== Материал для задания
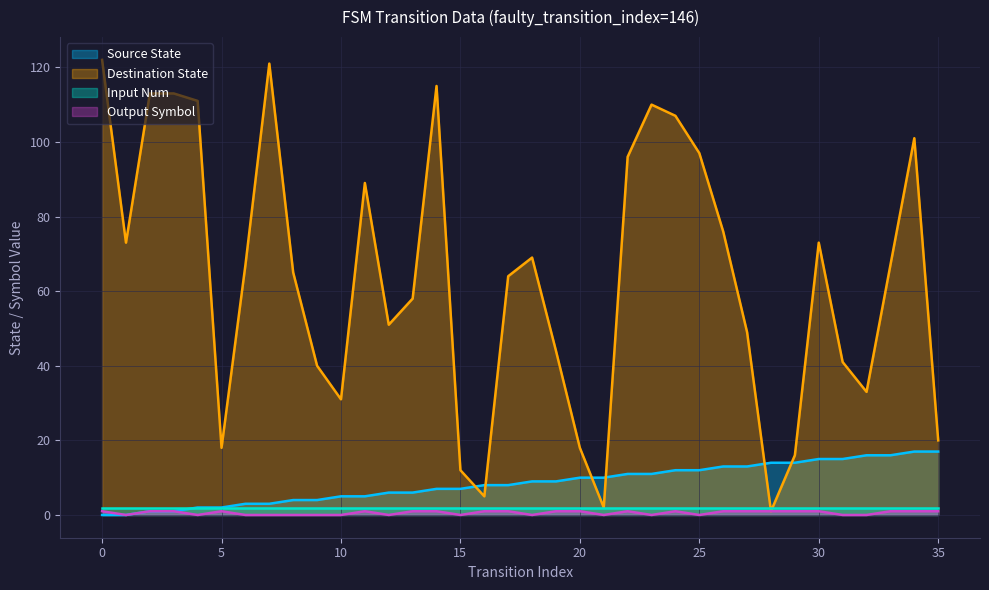

What is the difference between the maximum and minimum values in the source_state series?

17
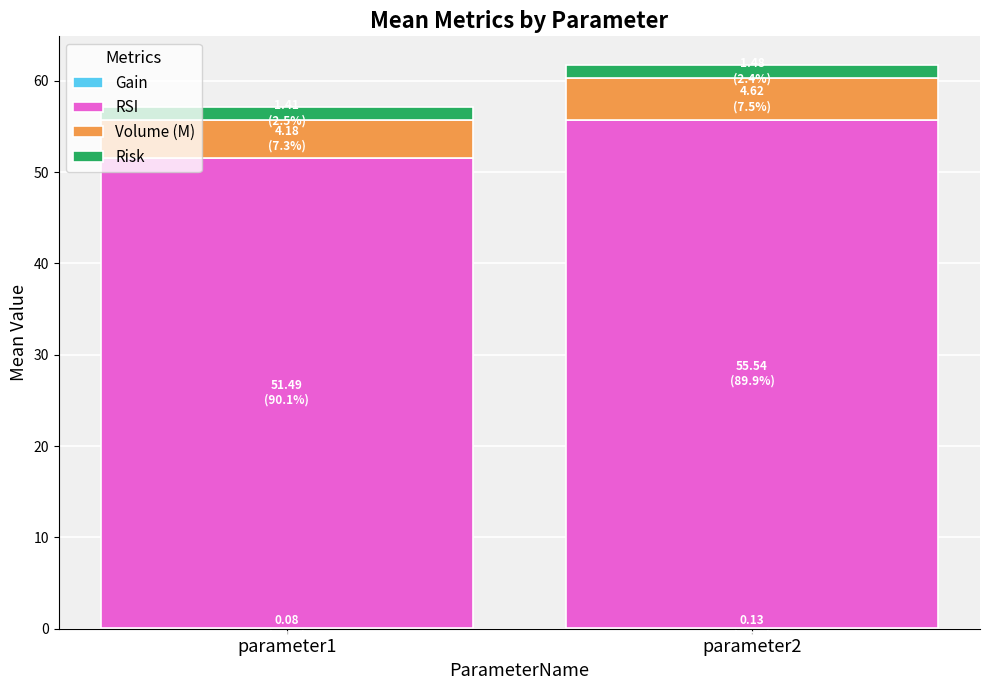

How many series are shown in this chart?

4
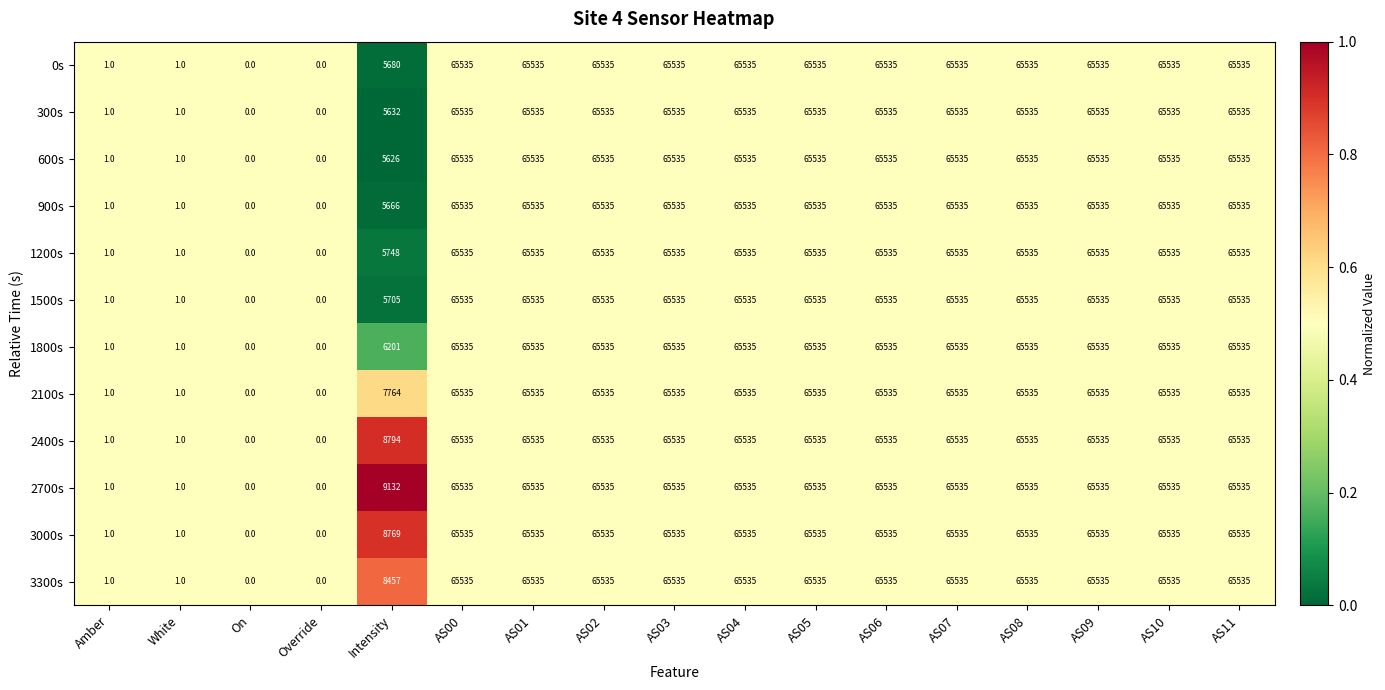

What is the total value across all series at AS05?

786420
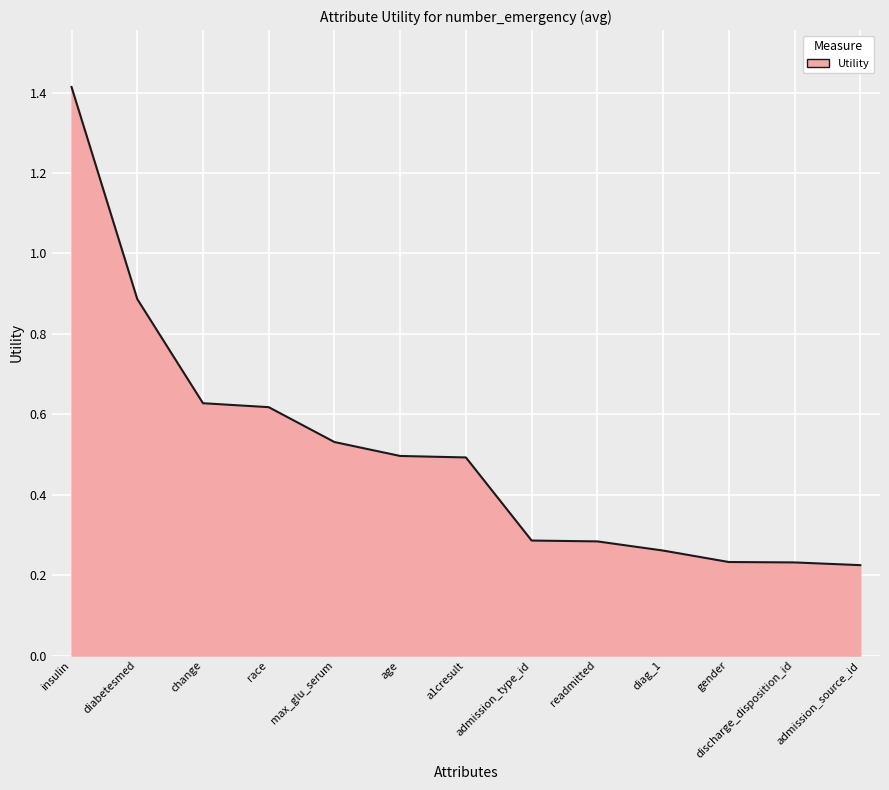

True or false: the data shows 0.3 at race.

False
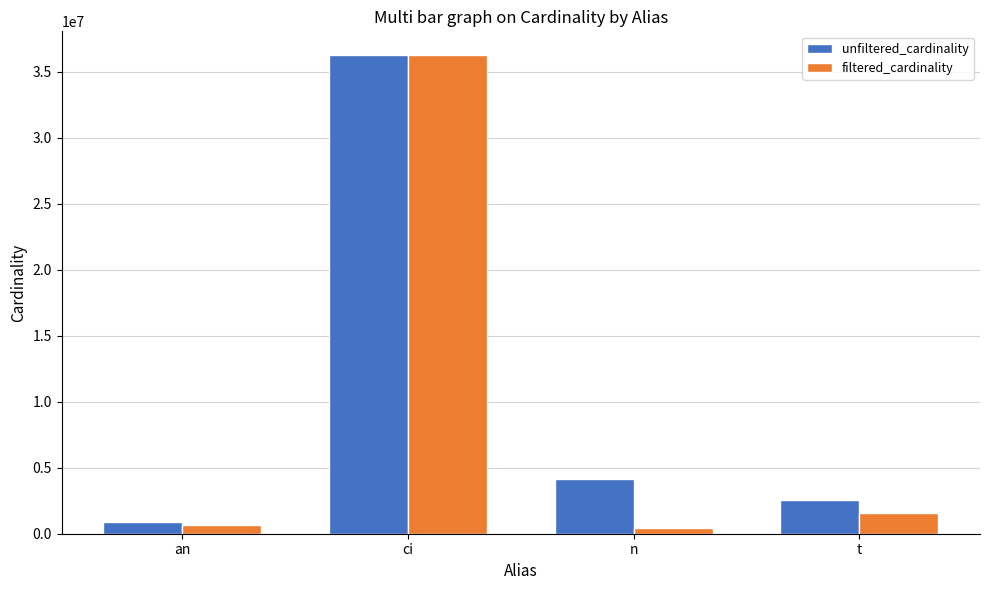

How many values in the unfiltered_cardinality series are below 4167491?

2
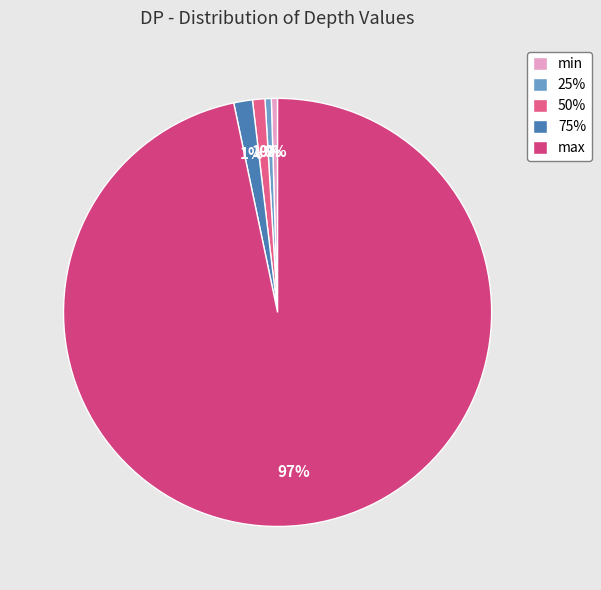

Is it true that 50% is 1% of the pie?

True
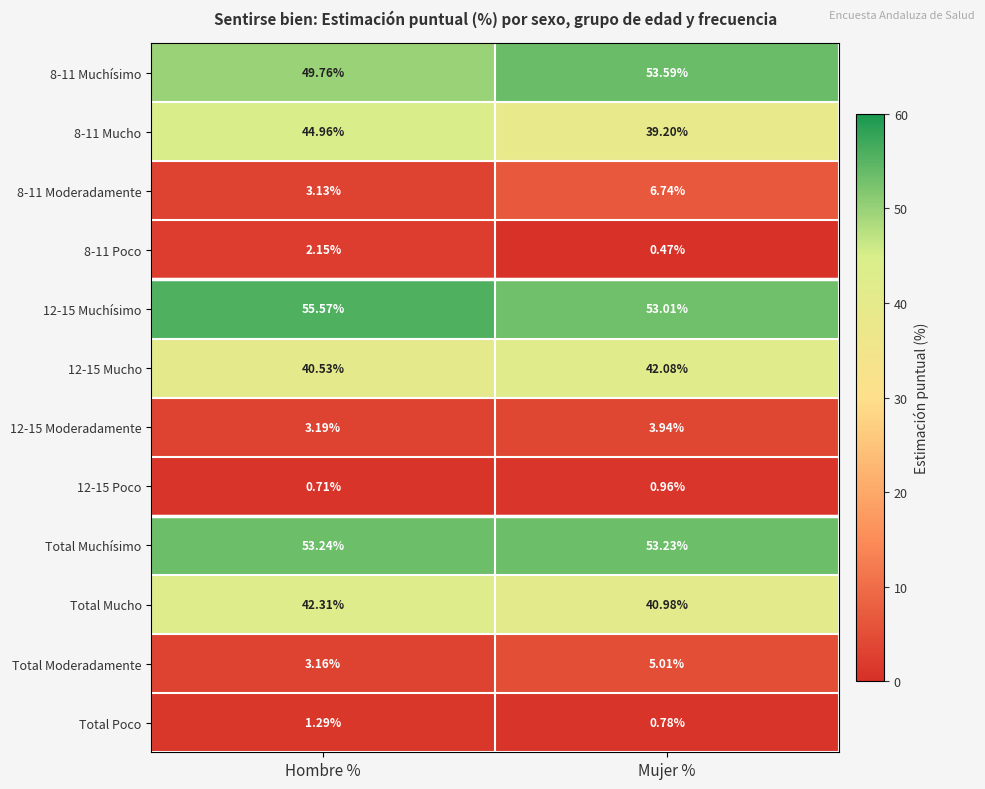

At which label is 12-15 Muchísimo closest to 54?

Mujer %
====
Процитируйте дословно весь приведённый выше материал, не включая в ответ изображения.

What is the difference between the maximum and minimum values in the source_state series?

17

How many series are shown in this chart?

4

What is the total value across all series at AS05?

786420

True or false: the data shows 0.3 at race.

False

How many values in the unfiltered_cardinality series are below 4167491?

2

Is it true that 50% is 1% of the pie?

True

At which label is 12-15 Muchísimo closest to 54?

Mujer %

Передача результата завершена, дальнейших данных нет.